C'est le cas de Bruno Hug de Larauze, dirigeant de MTTM, une société de manutention portuaire de Saint-Nazaire de 300 personnes, née en 1919 : « Nous sommes une des rares entreprises françaises de manutention encore indépendantes. Dans un environnement qui se concentre et se mondialise, notre enjeu est de continuer à intéresser le client et à avoir un sens pour le salarié. Il y a plus de sept ans, nous avons commencé à chercher une démarche et des indicateurs du développement durable. Le CJD a structuré sa démarche petit à petit. Nous y avons pris part. »

Budget formation

Aujourd'hui, MTTM a affirmé des valeurs d'entreprise : co-entreprendre, responsabilité, équité, engagement, respect, solidarité. « Si un projet entre en contradiction avec une de ces valeurs, on ne le fait pas. » En cinq ans, l'entreprise a multiplié par quatre son budget de formation ; en quatre ans, elle a investi plus de 3 millions d'euros dans le domaine de la sécurité/environnement (pour un chiffre d'affaires de 60 millions d'euros). Elle a aussi créé un comité stratégique composé de membres extérieurs, qui a entamé, par exemple, un travail sur la gestion des risques. Tout aussi innovant : elle encourage ses salariés à s'investir dans la vie locale et associative, en prenant en charge des cotisations, en aménageant en conséquence le temps de travail. « Les bonnes pratiques existaient avant le bilan performance globale, que nous avons réalisé en 2003, explique Bruno Hug de Larauze. Mais il permet une prise de recul sur l'activité à des dirigeants qui sont souvent isolés, et une approche plus stratégique et prospective. »

Sensibilité sociale

MTTM est une société coopérative de production (Scop), qui appartient à ses salariés et dont l'objet est, notamment, de pérenniser l'activité. Dans le domaine de la RSE, il n'y a guère de hasard.

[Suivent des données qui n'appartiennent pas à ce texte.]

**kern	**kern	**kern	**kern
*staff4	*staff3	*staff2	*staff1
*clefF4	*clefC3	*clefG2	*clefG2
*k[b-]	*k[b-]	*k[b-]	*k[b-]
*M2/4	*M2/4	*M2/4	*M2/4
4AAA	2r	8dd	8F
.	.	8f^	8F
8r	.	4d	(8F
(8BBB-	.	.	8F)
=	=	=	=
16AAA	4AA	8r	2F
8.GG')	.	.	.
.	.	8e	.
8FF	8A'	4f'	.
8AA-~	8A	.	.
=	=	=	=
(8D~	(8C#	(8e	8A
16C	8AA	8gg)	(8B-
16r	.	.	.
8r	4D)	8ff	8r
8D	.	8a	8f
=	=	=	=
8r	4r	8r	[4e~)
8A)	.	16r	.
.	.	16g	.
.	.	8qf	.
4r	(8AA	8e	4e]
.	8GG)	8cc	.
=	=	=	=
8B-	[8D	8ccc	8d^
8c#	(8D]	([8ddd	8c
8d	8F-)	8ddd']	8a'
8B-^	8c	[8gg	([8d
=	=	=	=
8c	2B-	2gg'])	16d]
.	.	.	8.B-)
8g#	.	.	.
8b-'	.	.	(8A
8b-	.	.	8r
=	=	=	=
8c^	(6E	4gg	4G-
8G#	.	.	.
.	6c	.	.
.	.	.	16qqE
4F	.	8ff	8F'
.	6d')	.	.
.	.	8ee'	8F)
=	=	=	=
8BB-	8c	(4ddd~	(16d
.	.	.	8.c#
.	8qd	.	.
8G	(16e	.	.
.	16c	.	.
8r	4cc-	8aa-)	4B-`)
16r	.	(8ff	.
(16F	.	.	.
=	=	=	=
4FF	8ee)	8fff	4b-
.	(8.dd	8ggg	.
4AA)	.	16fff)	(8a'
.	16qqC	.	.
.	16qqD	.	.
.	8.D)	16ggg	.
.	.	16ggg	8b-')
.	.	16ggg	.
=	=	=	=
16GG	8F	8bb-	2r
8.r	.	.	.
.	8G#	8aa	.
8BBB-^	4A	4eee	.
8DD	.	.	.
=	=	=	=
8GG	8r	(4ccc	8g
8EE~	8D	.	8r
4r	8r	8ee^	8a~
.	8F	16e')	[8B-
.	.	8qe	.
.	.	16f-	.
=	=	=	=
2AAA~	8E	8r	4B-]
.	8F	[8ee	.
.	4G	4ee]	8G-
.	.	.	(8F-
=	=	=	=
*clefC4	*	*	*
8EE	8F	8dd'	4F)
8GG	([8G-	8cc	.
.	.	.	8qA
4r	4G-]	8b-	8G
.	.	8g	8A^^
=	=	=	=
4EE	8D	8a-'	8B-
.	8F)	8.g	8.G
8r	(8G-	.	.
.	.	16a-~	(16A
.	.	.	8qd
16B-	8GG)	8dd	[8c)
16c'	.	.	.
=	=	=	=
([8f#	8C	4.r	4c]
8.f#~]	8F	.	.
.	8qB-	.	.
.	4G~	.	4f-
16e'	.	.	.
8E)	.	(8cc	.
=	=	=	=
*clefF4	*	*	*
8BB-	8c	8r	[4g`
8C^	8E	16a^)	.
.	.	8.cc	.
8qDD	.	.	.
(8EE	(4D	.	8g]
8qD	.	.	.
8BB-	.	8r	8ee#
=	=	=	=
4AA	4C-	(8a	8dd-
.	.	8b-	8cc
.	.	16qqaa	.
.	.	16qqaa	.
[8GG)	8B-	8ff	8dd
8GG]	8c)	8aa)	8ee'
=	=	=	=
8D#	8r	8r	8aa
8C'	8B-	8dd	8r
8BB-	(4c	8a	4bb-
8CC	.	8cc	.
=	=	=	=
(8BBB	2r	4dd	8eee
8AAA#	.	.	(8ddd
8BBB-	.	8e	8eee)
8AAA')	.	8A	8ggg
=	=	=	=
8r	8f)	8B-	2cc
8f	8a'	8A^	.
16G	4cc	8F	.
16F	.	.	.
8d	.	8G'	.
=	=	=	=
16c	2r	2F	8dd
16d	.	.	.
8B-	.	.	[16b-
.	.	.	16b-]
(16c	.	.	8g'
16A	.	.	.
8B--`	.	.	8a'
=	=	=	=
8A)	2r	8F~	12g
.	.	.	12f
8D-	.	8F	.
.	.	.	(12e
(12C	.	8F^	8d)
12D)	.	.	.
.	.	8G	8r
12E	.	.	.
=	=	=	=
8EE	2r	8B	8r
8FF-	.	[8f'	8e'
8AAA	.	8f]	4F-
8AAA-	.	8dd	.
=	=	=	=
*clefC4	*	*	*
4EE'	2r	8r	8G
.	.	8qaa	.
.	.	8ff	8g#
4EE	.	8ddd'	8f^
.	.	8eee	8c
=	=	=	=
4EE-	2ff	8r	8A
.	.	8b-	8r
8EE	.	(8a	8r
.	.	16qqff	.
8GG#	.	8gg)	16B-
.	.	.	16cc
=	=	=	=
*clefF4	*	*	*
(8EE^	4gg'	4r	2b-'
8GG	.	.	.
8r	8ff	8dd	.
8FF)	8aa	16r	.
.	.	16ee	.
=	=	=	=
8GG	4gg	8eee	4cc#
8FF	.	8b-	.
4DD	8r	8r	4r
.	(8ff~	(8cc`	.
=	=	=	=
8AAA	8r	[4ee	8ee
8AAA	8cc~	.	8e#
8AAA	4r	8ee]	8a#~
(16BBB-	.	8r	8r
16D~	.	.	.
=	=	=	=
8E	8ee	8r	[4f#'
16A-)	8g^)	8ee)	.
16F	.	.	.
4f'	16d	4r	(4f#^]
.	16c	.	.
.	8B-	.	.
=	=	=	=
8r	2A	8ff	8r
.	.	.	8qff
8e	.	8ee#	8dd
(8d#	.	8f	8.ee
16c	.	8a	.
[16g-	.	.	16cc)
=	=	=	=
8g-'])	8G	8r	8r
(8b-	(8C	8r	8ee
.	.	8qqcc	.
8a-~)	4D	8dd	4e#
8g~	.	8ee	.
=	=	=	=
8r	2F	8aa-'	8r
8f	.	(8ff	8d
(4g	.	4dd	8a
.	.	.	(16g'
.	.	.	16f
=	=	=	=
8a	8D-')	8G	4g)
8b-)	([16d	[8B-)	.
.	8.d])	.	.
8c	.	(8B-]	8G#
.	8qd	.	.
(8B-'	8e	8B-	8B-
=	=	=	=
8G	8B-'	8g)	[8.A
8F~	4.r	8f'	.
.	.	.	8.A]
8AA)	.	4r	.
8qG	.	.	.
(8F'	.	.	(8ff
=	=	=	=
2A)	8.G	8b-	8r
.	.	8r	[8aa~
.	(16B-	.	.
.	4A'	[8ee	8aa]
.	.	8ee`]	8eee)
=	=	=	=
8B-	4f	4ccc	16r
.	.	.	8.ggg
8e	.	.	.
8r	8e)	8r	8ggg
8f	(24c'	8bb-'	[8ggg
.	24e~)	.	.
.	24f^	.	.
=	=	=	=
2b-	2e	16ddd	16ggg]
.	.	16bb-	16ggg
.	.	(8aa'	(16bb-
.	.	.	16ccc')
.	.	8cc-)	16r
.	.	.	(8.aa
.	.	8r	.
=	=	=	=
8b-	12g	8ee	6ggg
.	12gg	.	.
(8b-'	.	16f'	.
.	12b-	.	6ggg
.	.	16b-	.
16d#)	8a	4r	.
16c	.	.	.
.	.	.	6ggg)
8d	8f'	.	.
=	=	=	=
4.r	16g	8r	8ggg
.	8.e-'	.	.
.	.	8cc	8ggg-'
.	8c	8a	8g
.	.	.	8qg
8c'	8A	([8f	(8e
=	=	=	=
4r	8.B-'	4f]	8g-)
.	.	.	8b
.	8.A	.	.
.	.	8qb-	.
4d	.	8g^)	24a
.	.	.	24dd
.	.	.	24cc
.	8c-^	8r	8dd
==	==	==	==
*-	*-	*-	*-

Parmi les bons élèves, les PME ayant un statut de Scop, les mutualistes, les sociétés de l'économie sociale, ou encore celles gérées par un patron affilié à une organisation "progressiste" comme le CJD, sont, évidemment, sur représentées.

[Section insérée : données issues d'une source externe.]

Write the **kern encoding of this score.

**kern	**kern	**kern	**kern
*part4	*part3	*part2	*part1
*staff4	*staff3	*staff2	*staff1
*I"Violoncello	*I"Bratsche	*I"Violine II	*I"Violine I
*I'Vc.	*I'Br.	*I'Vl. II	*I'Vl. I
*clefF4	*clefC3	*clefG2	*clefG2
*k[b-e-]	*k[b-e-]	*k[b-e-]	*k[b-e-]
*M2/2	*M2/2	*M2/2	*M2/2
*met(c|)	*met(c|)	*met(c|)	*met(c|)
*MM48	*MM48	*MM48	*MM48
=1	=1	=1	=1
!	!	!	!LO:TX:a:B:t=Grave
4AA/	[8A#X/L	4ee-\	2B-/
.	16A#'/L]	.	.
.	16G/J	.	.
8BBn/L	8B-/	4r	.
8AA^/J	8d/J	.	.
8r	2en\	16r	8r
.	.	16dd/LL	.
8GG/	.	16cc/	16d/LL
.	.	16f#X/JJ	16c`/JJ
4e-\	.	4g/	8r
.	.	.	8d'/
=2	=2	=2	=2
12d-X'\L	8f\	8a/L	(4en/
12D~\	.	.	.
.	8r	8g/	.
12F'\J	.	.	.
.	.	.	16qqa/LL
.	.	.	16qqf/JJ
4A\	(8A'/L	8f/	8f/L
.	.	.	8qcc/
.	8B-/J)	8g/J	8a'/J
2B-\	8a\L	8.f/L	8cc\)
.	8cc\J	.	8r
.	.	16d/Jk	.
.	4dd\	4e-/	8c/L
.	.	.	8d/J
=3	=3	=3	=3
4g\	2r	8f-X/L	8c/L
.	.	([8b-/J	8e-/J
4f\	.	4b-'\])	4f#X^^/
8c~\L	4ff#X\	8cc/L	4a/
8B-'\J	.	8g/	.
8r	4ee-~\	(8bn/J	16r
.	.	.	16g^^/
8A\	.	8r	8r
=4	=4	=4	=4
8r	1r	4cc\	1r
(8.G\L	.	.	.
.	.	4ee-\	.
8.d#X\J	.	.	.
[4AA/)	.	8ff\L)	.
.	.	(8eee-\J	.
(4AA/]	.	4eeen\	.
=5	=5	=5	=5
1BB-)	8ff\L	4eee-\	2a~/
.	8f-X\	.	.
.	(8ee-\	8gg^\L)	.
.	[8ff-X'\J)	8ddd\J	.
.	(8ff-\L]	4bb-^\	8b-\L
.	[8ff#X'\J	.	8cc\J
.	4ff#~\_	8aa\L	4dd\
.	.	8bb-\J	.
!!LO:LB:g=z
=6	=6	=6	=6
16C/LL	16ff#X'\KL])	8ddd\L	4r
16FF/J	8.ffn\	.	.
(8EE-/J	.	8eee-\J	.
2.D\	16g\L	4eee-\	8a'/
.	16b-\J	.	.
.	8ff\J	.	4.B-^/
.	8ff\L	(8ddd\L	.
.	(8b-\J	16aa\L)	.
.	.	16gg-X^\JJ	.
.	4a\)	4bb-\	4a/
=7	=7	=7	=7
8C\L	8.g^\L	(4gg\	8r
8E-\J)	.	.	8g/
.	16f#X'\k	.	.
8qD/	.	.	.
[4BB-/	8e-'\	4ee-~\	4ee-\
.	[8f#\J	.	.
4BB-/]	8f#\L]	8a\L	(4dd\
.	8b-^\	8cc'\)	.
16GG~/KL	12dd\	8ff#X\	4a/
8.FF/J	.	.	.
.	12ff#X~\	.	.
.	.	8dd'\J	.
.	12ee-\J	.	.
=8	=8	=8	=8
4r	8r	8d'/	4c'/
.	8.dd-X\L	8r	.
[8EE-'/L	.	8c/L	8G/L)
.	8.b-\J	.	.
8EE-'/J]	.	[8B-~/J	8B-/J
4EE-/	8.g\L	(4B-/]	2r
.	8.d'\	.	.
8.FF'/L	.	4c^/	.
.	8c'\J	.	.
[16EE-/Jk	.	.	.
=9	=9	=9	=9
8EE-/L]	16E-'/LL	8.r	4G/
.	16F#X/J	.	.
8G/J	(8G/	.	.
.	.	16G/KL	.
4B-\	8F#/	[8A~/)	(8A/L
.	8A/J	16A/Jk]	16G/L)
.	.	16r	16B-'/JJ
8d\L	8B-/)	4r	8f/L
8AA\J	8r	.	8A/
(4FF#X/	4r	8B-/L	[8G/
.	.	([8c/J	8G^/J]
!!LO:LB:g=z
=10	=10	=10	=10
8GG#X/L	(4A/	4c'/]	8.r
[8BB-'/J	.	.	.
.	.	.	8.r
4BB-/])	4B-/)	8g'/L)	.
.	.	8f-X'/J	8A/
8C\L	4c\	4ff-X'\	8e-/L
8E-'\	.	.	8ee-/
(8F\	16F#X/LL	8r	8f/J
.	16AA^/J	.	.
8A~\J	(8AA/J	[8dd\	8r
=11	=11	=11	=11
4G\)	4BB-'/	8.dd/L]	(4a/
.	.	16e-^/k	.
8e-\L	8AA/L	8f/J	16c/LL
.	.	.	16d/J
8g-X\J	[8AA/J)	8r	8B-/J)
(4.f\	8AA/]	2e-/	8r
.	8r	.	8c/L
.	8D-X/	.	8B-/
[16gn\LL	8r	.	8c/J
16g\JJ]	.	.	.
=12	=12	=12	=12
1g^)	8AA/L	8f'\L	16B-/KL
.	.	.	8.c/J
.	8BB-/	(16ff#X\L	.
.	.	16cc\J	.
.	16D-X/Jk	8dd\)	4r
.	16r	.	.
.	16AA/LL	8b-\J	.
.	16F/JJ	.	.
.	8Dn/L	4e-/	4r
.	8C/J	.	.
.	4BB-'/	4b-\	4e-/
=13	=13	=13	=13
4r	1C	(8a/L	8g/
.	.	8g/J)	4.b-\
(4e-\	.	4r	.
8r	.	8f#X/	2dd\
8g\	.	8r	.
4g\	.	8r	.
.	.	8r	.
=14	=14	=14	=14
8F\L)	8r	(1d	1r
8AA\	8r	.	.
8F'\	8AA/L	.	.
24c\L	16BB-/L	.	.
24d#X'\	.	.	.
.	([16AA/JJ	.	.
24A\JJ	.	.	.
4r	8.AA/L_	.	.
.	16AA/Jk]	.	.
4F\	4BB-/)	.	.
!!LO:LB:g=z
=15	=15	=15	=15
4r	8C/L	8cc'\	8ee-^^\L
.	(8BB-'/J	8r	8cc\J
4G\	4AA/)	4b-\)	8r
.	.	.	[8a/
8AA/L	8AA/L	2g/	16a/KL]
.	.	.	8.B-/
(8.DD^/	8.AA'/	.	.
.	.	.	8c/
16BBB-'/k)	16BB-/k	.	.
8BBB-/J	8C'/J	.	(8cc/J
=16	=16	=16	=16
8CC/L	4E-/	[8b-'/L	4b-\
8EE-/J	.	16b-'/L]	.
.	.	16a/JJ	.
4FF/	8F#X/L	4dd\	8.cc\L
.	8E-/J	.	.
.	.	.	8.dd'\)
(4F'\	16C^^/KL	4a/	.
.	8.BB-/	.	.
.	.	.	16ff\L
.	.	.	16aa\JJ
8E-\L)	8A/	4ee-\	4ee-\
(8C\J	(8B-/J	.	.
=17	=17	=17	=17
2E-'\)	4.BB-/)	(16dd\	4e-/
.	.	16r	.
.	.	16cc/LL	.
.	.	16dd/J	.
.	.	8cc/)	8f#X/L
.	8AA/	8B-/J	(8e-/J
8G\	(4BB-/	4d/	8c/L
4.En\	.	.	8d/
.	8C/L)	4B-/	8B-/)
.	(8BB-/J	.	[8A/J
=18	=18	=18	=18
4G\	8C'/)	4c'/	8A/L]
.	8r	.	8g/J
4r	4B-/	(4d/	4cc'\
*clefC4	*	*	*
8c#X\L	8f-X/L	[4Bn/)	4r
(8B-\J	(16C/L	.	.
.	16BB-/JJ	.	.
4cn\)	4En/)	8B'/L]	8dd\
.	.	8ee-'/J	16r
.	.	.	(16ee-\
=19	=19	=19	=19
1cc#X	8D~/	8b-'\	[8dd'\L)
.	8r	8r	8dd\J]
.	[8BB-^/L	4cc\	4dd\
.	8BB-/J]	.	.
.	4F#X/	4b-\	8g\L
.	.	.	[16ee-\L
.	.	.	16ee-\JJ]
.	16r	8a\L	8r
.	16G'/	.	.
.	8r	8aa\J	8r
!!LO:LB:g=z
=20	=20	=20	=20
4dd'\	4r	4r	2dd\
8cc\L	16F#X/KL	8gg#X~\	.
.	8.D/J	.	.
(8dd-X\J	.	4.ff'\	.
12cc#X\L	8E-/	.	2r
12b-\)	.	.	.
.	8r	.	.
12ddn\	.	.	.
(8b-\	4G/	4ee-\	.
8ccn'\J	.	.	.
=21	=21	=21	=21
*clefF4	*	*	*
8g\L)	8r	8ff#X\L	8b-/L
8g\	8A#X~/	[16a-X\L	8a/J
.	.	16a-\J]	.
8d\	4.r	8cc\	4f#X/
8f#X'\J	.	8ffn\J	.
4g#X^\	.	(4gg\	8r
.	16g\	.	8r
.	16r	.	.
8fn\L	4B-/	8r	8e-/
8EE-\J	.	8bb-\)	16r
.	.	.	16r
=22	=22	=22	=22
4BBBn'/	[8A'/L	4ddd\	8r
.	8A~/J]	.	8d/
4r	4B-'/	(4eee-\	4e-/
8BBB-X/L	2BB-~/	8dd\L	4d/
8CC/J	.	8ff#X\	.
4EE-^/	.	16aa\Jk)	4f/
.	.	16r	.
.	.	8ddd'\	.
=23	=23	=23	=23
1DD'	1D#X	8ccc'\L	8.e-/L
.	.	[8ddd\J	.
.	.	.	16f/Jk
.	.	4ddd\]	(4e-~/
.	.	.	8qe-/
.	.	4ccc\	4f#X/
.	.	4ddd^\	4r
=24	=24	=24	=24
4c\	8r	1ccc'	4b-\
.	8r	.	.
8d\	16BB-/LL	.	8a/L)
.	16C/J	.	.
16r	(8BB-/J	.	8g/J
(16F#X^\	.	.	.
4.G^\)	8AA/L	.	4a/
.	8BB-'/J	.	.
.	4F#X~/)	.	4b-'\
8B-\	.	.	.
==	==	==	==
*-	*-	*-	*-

Pour la masse des autres, le mouvement sera plus lent. Mais, selon Sylvain Breuzard, président du CJD, il est inéluctable, comme le fut celui des normes de qualité. Les donneurs d'ordres exigeront de leurs PME sous-traitantes une attitude socialement responsable, et ne pourront se contenter de peser sur les coûts dans leur relation avec cette partie prenante.

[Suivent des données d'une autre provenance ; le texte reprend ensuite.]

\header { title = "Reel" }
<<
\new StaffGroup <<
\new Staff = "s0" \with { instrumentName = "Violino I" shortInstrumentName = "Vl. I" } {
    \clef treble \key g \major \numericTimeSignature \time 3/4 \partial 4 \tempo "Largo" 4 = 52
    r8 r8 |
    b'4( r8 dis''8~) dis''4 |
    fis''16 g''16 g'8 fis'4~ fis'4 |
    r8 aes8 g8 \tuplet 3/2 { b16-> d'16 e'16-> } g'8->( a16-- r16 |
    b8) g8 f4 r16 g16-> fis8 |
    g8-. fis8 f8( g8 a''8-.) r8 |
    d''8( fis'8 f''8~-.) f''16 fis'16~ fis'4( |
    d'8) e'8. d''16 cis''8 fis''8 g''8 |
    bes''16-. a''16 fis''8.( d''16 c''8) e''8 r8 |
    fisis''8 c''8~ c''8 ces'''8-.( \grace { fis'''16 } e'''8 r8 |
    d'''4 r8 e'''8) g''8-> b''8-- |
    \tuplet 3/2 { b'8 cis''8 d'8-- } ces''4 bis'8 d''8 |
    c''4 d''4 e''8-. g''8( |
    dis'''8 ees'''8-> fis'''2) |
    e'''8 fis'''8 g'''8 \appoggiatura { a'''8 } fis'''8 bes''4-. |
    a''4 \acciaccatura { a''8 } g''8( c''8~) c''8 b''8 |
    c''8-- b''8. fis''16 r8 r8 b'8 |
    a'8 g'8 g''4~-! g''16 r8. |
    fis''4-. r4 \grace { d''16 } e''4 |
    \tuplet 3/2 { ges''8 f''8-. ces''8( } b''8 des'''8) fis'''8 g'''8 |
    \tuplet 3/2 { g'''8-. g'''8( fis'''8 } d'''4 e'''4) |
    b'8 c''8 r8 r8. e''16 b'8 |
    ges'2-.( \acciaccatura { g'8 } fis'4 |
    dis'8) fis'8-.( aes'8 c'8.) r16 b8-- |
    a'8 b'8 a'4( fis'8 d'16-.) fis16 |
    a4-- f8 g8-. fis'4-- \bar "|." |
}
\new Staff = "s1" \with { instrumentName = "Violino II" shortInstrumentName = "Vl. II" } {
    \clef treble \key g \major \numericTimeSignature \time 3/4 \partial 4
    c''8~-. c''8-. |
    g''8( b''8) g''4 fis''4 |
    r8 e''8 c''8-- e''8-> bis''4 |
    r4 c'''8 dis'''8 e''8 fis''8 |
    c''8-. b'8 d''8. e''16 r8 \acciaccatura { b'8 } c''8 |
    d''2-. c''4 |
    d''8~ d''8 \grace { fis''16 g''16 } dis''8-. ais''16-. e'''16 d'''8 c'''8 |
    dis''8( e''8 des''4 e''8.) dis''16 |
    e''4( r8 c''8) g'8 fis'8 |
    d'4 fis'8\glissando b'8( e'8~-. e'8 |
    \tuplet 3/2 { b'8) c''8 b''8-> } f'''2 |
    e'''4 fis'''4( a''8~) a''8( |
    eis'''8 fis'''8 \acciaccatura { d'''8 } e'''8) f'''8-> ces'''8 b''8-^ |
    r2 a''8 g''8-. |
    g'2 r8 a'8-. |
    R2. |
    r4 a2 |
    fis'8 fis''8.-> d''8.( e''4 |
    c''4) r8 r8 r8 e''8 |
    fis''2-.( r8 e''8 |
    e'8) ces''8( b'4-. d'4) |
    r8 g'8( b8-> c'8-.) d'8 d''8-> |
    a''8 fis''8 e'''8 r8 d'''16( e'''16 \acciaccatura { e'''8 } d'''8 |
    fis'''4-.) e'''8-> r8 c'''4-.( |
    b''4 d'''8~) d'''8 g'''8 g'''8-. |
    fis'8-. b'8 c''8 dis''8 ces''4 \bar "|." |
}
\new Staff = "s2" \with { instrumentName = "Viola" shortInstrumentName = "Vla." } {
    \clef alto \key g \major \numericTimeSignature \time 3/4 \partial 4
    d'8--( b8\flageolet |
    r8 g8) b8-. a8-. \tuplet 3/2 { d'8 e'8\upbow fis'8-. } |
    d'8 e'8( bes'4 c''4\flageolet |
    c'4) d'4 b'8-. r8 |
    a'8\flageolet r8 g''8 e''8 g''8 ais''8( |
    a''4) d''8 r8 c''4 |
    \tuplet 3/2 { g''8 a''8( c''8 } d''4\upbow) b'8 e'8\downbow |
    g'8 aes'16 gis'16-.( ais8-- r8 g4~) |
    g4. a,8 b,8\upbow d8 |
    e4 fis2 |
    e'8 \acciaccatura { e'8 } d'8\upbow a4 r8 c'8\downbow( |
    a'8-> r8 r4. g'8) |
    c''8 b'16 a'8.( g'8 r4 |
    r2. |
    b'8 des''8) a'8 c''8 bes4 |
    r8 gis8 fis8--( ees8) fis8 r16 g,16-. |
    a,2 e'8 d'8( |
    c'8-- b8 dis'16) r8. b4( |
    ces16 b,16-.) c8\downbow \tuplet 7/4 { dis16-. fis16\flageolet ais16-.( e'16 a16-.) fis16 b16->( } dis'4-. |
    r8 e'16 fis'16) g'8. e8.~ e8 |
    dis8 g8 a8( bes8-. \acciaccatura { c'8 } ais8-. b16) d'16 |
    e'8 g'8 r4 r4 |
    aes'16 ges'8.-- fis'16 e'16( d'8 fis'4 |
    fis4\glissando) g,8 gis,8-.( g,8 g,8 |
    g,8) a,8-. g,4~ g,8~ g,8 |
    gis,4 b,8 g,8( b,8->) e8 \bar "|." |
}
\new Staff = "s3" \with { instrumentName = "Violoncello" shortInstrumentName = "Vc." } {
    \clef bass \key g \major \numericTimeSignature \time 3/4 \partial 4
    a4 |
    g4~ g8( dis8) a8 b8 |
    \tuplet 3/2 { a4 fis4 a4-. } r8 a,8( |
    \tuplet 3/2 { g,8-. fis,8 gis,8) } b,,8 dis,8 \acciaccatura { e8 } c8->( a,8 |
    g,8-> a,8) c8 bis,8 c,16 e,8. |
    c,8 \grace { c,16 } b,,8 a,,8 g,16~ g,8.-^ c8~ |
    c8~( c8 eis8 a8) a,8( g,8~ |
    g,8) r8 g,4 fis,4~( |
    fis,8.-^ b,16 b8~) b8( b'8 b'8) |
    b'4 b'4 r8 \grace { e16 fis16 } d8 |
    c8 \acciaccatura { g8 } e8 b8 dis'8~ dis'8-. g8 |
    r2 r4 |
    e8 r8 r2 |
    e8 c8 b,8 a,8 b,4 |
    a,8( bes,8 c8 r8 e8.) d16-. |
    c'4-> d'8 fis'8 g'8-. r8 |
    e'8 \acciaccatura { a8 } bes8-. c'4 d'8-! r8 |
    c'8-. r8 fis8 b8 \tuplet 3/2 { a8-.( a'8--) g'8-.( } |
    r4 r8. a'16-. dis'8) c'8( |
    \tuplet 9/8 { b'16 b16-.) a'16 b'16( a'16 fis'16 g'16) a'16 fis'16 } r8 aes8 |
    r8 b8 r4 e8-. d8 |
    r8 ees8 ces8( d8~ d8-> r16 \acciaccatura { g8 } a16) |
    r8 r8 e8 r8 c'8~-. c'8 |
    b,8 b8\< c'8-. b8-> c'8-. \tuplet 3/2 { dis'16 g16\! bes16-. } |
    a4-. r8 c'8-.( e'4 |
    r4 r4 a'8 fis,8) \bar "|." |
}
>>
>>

Les banquiers devraient aussi, de plus en plus, examiner les risques non financiers des PME auprès desquelles elles s'engagent, pour ne pas être solidairement responsables en cas de sinistre social ou environnemental. Quant aux outils d'évaluation, ils existent et sont en train de faire leurs preuves.

L'essentiel

1 Des centaines de PME ou de groupes non cotés, qui n'ont pas d'obligations particulières en la matière, ont commencé à évaluer, puis à travailler sur leur RSE (responsabilité sociale d'entreprise). Pour l'heure, il s'agit, bien sûr, de pionnières dirigées par des patrons motivés.

2 Leurs atouts sont nombreux : légèreté de la structure, réactivité, importance de l'impulsion du dirigeant, facilité à déterminer des indicateurs simples et fiables... En revanche, avec des moyens limités, il faut pouvoir faire vivre la démarche dans le temps.

3 En l'absence de norme officielle ou de standards de la RSE, plusieurs référentiels d'évaluation très complets, et particulièrement destinés aux petites structures, sont utilisables.